To level-up: organisations at this level should consider reviewing their procurement practices to explore how they can position themselves to look beyond the ‘price tag’ and evaluate whole-of-life costs. This could include ensuring that Requests for Quotations/Tenders specify that respondents’ pricing responses include information on whole-of-life cost factors.


2. Informed Investment


At this level, an organisation’s purchasing is informed by an understanding whole-of-life costs and of the ways in which downstream costs can be best managed. In particular, this means that the organisation is looking at Total Cost of Ownership (TCO) in terms of both its ‘hard’ and ‘soft’ cost factors.


As we learnt in the second and third articles in this series, the downstream ‘hard’ costs relate mainly to the OPEX associated with operating a security system, while the ironically named ‘soft costs’ relate to the potentially disastrous losses resulting from the failure of a poorly selected, poorly performing security system.

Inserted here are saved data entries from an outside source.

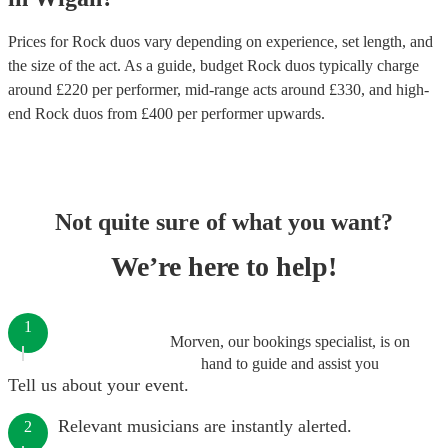
Prices for
Rock duos
vary depending on experience, set length, and
the size of the act. As a guide, budget
Rock duos
typically charge
around £
220
per performer
, mid-range acts around £
330
, and high-
end
Rock duos
from £
400
per performer
upwards.
Not quite sure of what you want?
We’re here to help!
1
Morven, our bookings specialist, is on
hand to guide and assist you
Tell us about your event.
Relevant musicians are instantly alerted.
2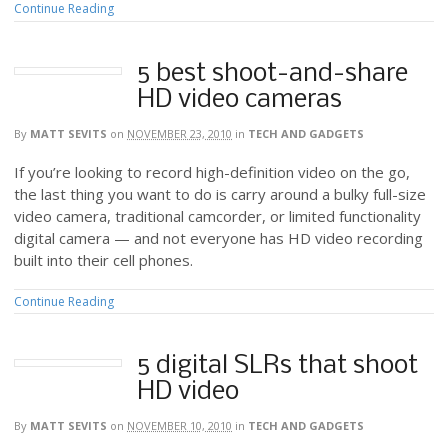
Continue Reading
5 best shoot-and-share
HD video cameras
By
MATT SEVITS
on
NOVEMBER 23, 2010
in
TECH AND GADGETS
If you’re looking to record high-definition video on the go,
the last thing you want to do is carry around a bulky full-size
video camera, traditional camcorder, or limited functionality
digital camera — and not everyone has HD video recording
built into their cell phones.
Continue Reading
5 digital SLRs that shoot
HD video
By
MATT SEVITS
on
NOVEMBER 10, 2010
in
TECH AND GADGETS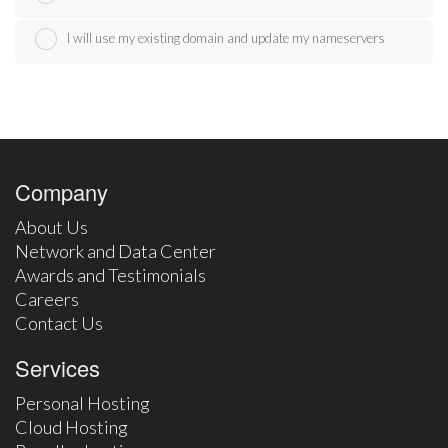
I will use my existing domain and update my nameservers
Company
About Us
Network and Data Center
Awards and Testimonials
Careers
Contact Us
Services
Personal Hosting
Cloud Hosting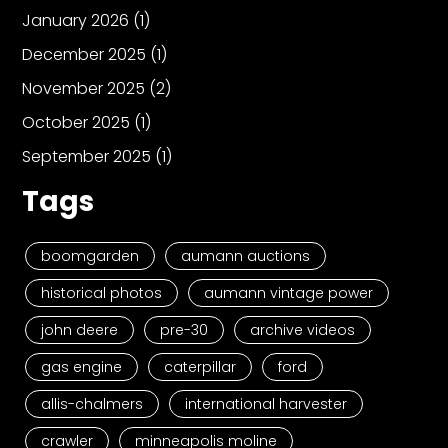
January 2026
(1)
December 2025
(1)
November 2025
(2)
October 2025
(1)
September 2025
(1)
Tags
boomgarden
aumann auctions
historical photos
aumann vintage power
john deere
pre-30
archive videos
gas engine
caterpillar
ford
allis-chalmers
international harvester
crawler
minneapolis moline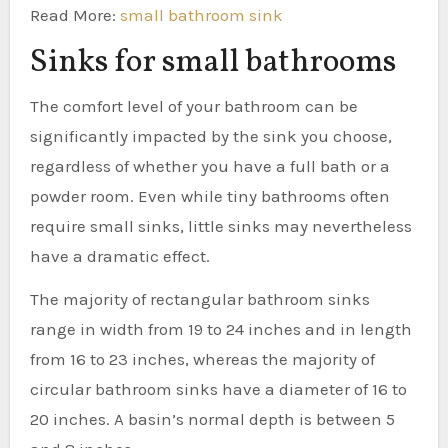
Read More:
small bathroom sink
Sinks for small bathrooms
The comfort level of your bathroom can be
significantly impacted by the sink you choose,
regardless of whether you have a full bath or a
powder room. Even while tiny bathrooms often
require small sinks, little sinks may nevertheless
have a dramatic effect.
The majority of rectangular bathroom sinks
range in width from 19 to 24 inches and in length
from 16 to 23 inches, whereas the majority of
circular bathroom sinks have a diameter of 16 to
20 inches. A basin’s normal depth is between 5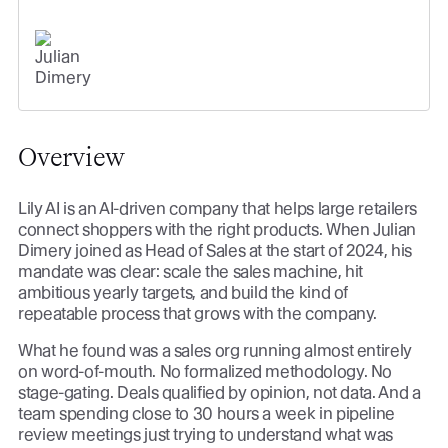
org off of it.
JULIAN DIMERY
SR. DIRECTOR OF SALES
Overview
Lily AI is an AI-driven company that helps large retailers
connect shoppers with the right products. When Julian
Dimery joined as Head of Sales at the start of 2024, his
mandate was clear: scale the sales machine, hit
ambitious yearly targets, and build the kind of
repeatable process that grows with the company.
What he found was a sales org running almost entirely
on word-of-mouth. No formalized methodology. No
stage-gating. Deals qualified by opinion, not data. And a
team spending close to 30 hours a week in pipeline
review meetings just trying to understand what was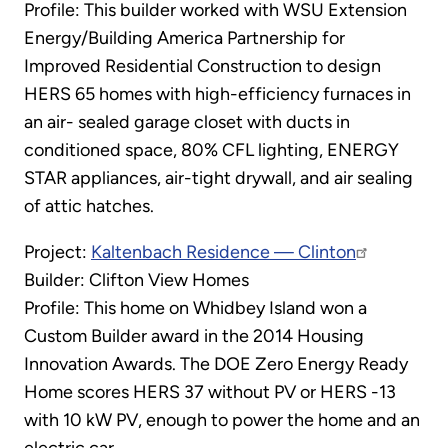
Profile: This builder worked with WSU Extension
Energy/Building America Partnership for
Improved Residential Construction to design
HERS 65 homes with high-efficiency furnaces in
an air- sealed garage closet with ducts in
conditioned space, 80% CFL lighting, ENERGY
STAR appliances, air-tight drywall, and air sealing
of attic hatches.
Project:
Kaltenbach Residence — Clinton
Builder: Clifton View Homes
Profile: This home on Whidbey Island won a
Custom Builder award in the 2014 Housing
Innovation Awards. The DOE Zero Energy Ready
Home scores HERS 37 without PV or HERS -13
with 10 kW PV, enough to power the home and an
electric car.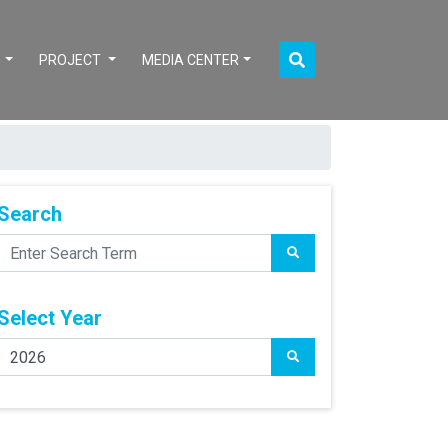
S
PROJECT
MEDIA CENTER
Search
Select Year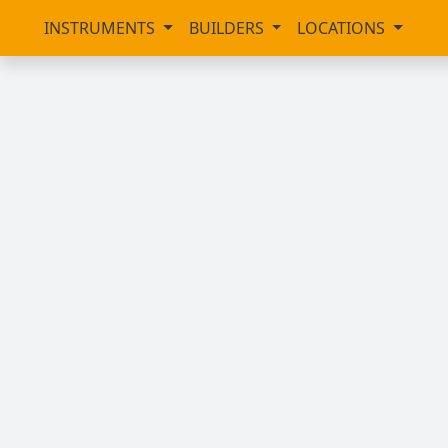
INSTRUMENTS
BUILDERS
LOCATIONS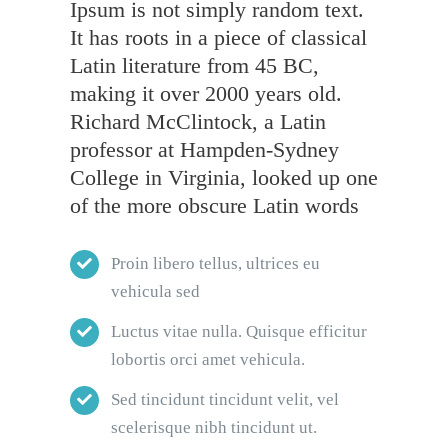
Ipsum is not simply random text.
It has roots in a piece of classical
Latin literature from 45 BC,
making it over 2000 years old.
Richard McClintock, a Latin
professor at Hampden-Sydney
College in Virginia, looked up one
of the more obscure Latin words
Proin libero tellus, ultrices eu
vehicula sed
Luctus vitae nulla. Quisque efficitur
lobortis orci amet vehicula.
Sed tincidunt tincidunt velit, vel
scelerisque nibh tincidunt ut.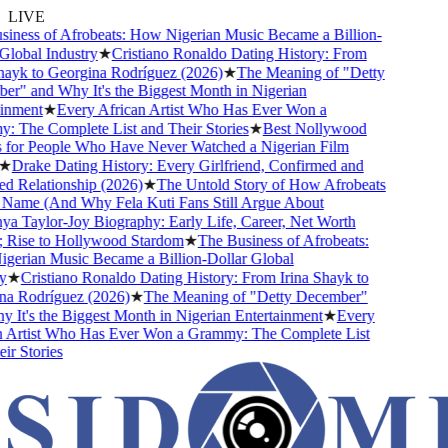
LIVE
ness of Afrobeats: How Nigerian Music Became a Billion-
lobal Industry
★
Cristiano Ronaldo Dating History: From
ayk to Georgina Rodríguez (2026)
★
The Meaning of "Detty
" and Why It's the Biggest Month in Nigerian
nment
★
Every African Artist Who Has Ever Won a
The Complete List and Their Stories
★
Best Nollywood
or People Who Have Never Watched a Nigerian Film
Drake Dating History: Every Girlfriend, Confirmed and
Relationship (2026)
★
The Untold Story of How Afrobeats
Name (And Why Fela Kuti Fans Still Argue About
 Taylor-Joy Biography: Early Life, Career, Net Worth
ise to Hollywood Stardom
★
The Business of Afrobeats:
rian Music Became a Billion-Dollar Global
★
Cristiano Ronaldo Dating History: From Irina Shayk to
 Rodríguez (2026)
★
The Meaning of "Detty December"
It's the Biggest Month in Nigerian Entertainment
★
Every
Artist Who Has Ever Won a Grammy: The Complete List
 Stories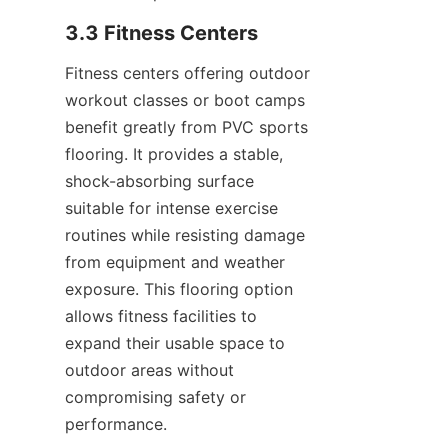
Fitness centers offering outdoor 
workout classes or boot camps 
benefit greatly from PVC sports 
flooring. It provides a stable, 
shock-absorbing surface 
suitable for intense exercise 
routines while resisting damage 
from equipment and weather 
exposure. This flooring option 
allows fitness facilities to 
expand their usable space to 
outdoor areas without 
compromising safety or 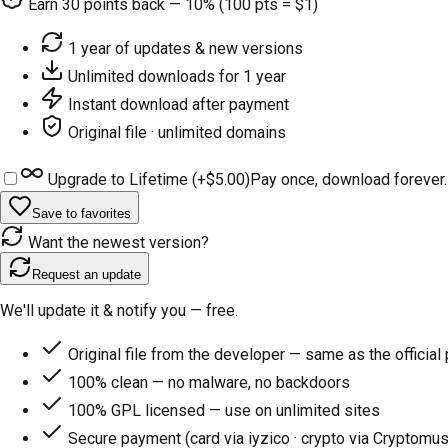
Earn
30
points back — 10% (100 pts = $1)
1 year of updates & new versions
Unlimited downloads for 1 year
Instant download after payment
Original file · unlimited domains
Upgrade to Lifetime (+
$5.00
)
Pay once, download forever.
Save to favorites
Want the newest version?
Request an update
We'll update it & notify you — free.
Original file from the developer — same as the official
100% clean — no malware, no backdoors
100% GPL licensed — use on unlimited sites
Secure payment (card via iyzico · crypto via Cryptomus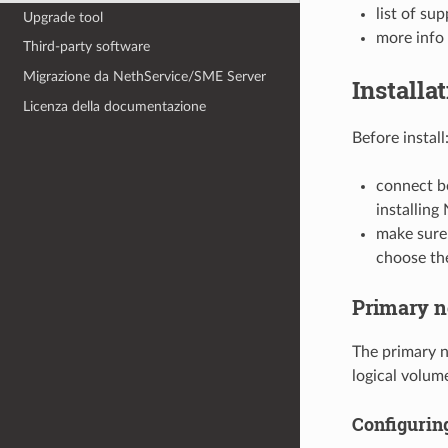
list of su
Upgrade tool
more info
Third-party software
Migrazione da NethService/SME Server
Installa
Licenza della documentazione
Before install
connect b
installing
make sure
choose th
Primary 
The primary n
logical volum
Configurin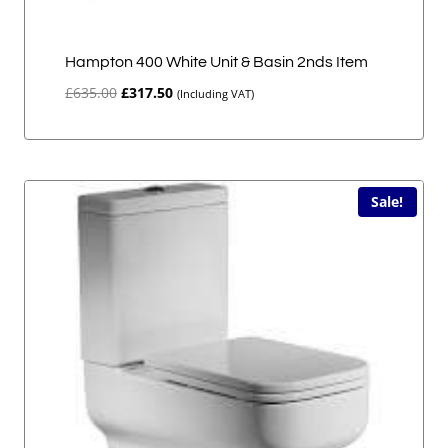
Hampton 400 White Unit & Basin 2nds Item
Original
Current
£
635.00
£
317.50
(Including VAT)
price
price
was:
is:
£635.00.
£317.50.
Sale!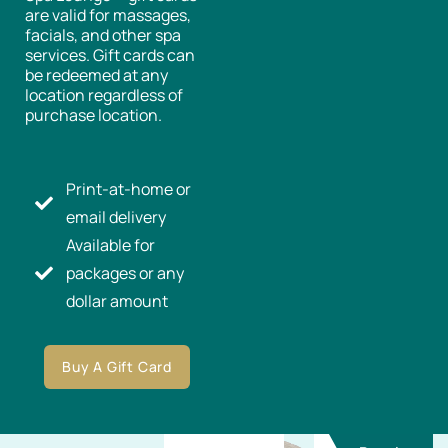
are valid for massages,
facials, and other spa
services. Gift cards can
be redeemed at any
location regardless of
purchase location.
Print-at-home or
email delivery
Available for
packages or any
dollar amount
Buy A Gift Card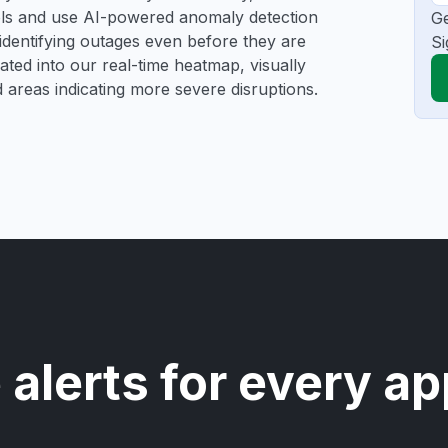
ools and use AI-powered anomaly detection
Ge
 identifying outages even before they are
Si
gated into our real-time heatmap, visually
d areas indicating more severe disruptions.
 alerts for every ap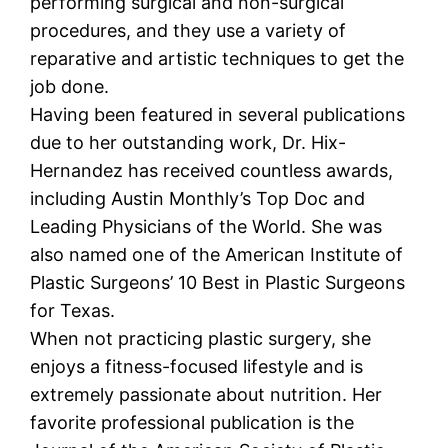
performing surgical and non-surgical
procedures, and they use a variety of
reparative and artistic techniques to get the
job done.
Having been featured in several publications
due to her outstanding work, Dr. Hix-
Hernandez has received countless awards,
including Austin Monthly’s Top Doc and
Leading Physicians of the World. She was
also named one of the American Institute of
Plastic Surgeons’ 10 Best in Plastic Surgeons
for Texas.
When not practicing plastic surgery, she
enjoys a fitness-focused lifestyle and is
extremely passionate about nutrition. Her
favorite professional publication is the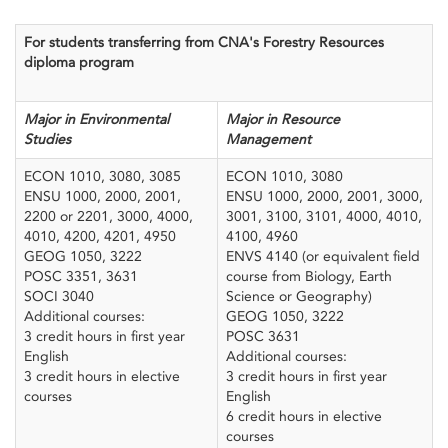
For students transferring from CNA's Forestry Resources
diploma program
Major in Environmental
Major in Resource
Studies
Management
ECON 1010, 3080, 3085
ECON 1010, 3080
ENSU 1000, 2000, 2001,
ENSU 1000, 2000, 2001, 3000,
2200 or 2201, 3000, 4000,
3001, 3100, 3101, 4000, 4010,
4010, 4200, 4201, 4950
4100, 4960
GEOG 1050, 3222
ENVS 4140 (or equivalent field
POSC 3351, 3631
course from Biology, Earth
SOCI 3040
Science or Geography)
Additional courses:
GEOG 1050, 3222
3 credit hours in first year
POSC 3631
English
Additional courses:
3 credit hours in elective
3 credit hours in first year
courses
English
6 credit hours in elective
courses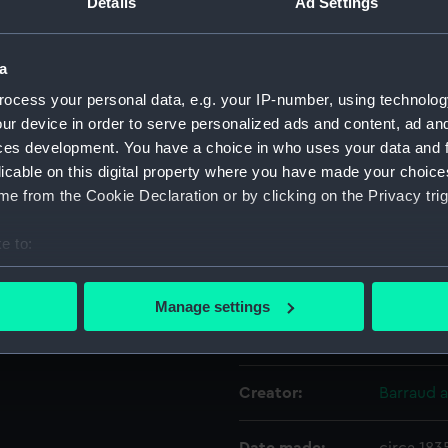
Details
Ad Settings
Object details
a
ocess your personal data, e.g. your IP-number, using technolog
ID:
ZAA0443
ur device in order to serve personalized ads and content, ad a
ces development. You have a choice in who uses your data and 
licable on this digital property where you have made your choic
Collection:
Timekee
e from the Cookie Declaration or by clicking on the Privacy trig
Type:
Pocket 
e to:
bout your geographical location which can be accurate to within 
Materials:
Metal: gi
 actively scanning it for specific characteristics (fingerprinting)
Manage settings
 personal data is processed and set your preferences in the
det
Display location:
Not on di
 make our websites work correctly for you.
Creator:
Barraud 
cookies to remember your preferences, understand how our websit
ookies to tailor our marketing to your interests and deliver emb
e to allow all cookies, change your preferences or opt-out at an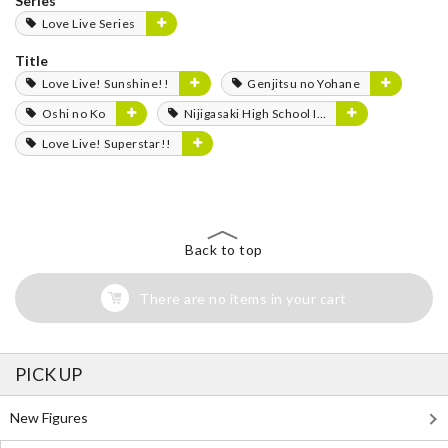
Series
Love Live Series
Title
Love Live! Sunshine!!
Genjitsu no Yohane
Oshi no Ko
Nijigasaki High School Idol Club
Love Live! Superstar!!
Back to top
There are no items in your cart
PICK UP
New Figures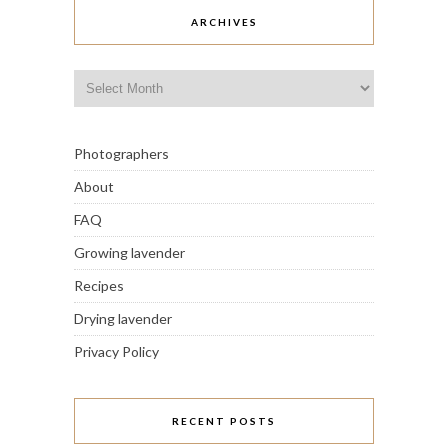
ARCHIVES
Archives
Photographers
About
FAQ
Growing lavender
Recipes
Drying lavender
Privacy Policy
RECENT POSTS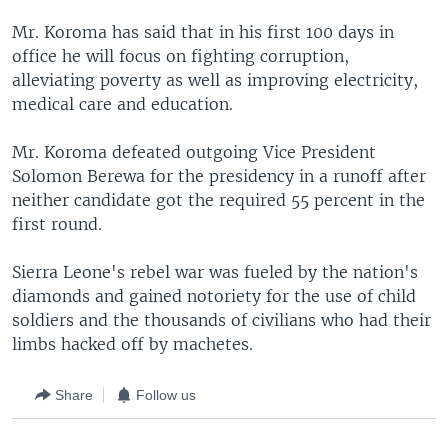
Mr. Koroma has said that in his first 100 days in
office he will focus on fighting corruption,
alleviating poverty as well as improving electricity,
medical care and education.
Mr. Koroma defeated outgoing Vice President
Solomon Berewa for the presidency in a runoff after
neither candidate got the required 55 percent in the
first round.
Sierra Leone's rebel war was fueled by the nation's
diamonds and gained notoriety for the use of child
soldiers and the thousands of civilians who had their
limbs hacked off by machetes.
Share
Follow us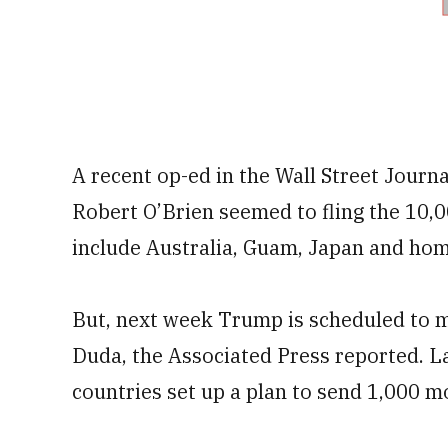
A recent op-ed in the Wall Street Journ
Robert O’Brien seemed to fling the 10,
include Australia, Guam, Japan and hom
But, next week Trump is scheduled to m
Duda, the Associated Press reported. La
countries set up a plan to send 1,000 mo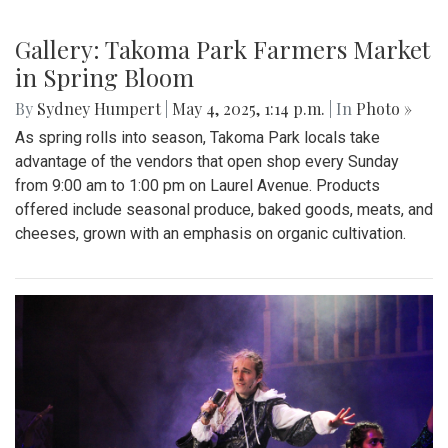
Gallery: "No Kings" Day Protest in
Wheaton
By
Bruno Resetarits
|
June 15, 2025, 2:08 p.m.
| In
Photo »
In response to the military parade paired with president
Trump's birthday in downtown D.C., protesters across the
nation gathered to combat recent ICE attacks and the
authoritarian government in office.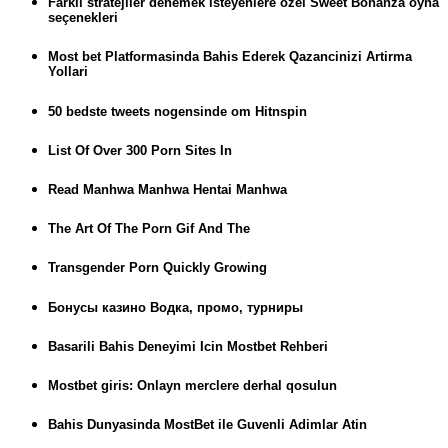
Farklı stratejiler denemek isteyenlere özel Sweet Bonanza oyna
seçenekleri
Most bet Platformasinda Bahis Ederek Qazancinizi Artirma
Yollari
50 bedste tweets nogensinde om Hitnspin
List Of Over 300 Porn Sites In
Read Manhwa Manhwa Hentai Manhwa
The Art Of The Porn Gif And The
Transgender Porn Quickly Growing
Бонусы казино Водка, промо, турниры
Basarili Bahis Deneyimi Icin Mostbet Rehberi
Mostbet giris: Onlayn merclere derhal qosulun
Bahis Dunyasinda MostBet ile Guvenli Adimlar Atin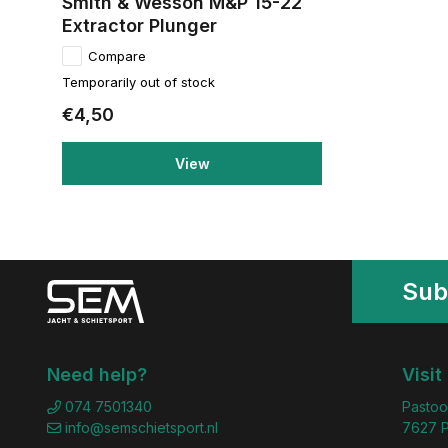
Smith & Wesson M&P 15-22
Extractor Plunger
Compare
Temporarily out of stock
€4,50
View
Sub
Need help?
Visit
074 7501340
Pastoo
info@semschietsport.nl
7627 P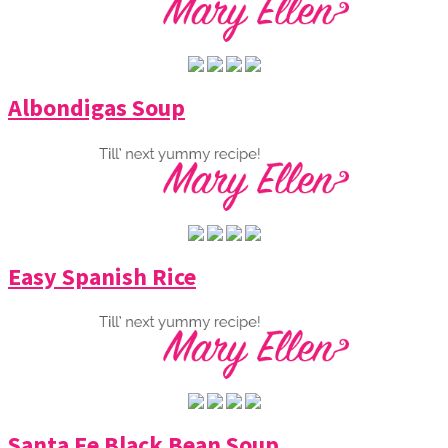
Albondigas Soup
Easy Spanish Rice
Santa Fe Black Bean Soup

To level-up: While organisations at this level have achieved a holistic view of the potential costs of a security system, they don’t necessarily see their security spend through an investment lens. The challenge now is to move beyond the ‘security as a cost centre’ approach to developing the processes to be able to account for the potential net benefit (or ROI) of a security system investment.


3. Smart Investment


At this level, an organisation’s purchasing is informed by an understanding of (i) whole of life costs, and (ii) the ROI achieved by optimal security outcomes. As detailed in the fourth article in this series, organisations at this level are able to calculate (or at least model) their Return on Security Investment (ROSI), where the net benefit from their security spend equates to the annual cost of security breaches avoided relative to the prevention cost incurred.


Modelling ROSI may involve looking into the historical incidence of security breaches and their financial impact on the organisation, and ensuring that the organisation has robust security reporting processes that record both successful and unsuccessful breaches while also taking note of publicly reported breaches suffered by similar organisations.


To level-up: Achieving an optimal level of Security Procurement Maturity requires broadening the ROI calculation to include non-security outcomes. More than anything, this is likely to necessitate a change in organisational mindset (and potentially some organisational silo smashing) in order to identify and to harness the range of cross-functional customer service, business intelligence, and other powerful non-security benefits that contemporary security systems are capable of delivering.


4. Strategic Investment


Organisations at this level have reached the apex of Security Procurement Maturity. Their purchases are informed by an understanding of a security system’s (i) whole of life costs, (ii) security ROI, and (ii) ROI achieved by adding value to business objectives beyond security.


As covered in the fifth article in this series, organisations at this level have moved beyond the loss-minimisation focus of ROSI to understand how an IP-based security system might deliver broader value-add. There’s good reason why over 46% of larger organisations are saying that they use their security systems as a way to “improve overall business efficiency, productivity and asset optimisation.” They get it.


In Conclusion


Factoring TCO and ROI into your security solution procurement decisions makes good business sense. We recognise that this has traditionally been easier said than done, and that’s perhaps a reason why many organisations struggle to look too far beyond initial purchase price calculations.


As a leader within the private security sector, Optic Security Group advocates responsible and transparent pricing practices so that client organisations are positioned to make the best, most informed, security solution investment decisions.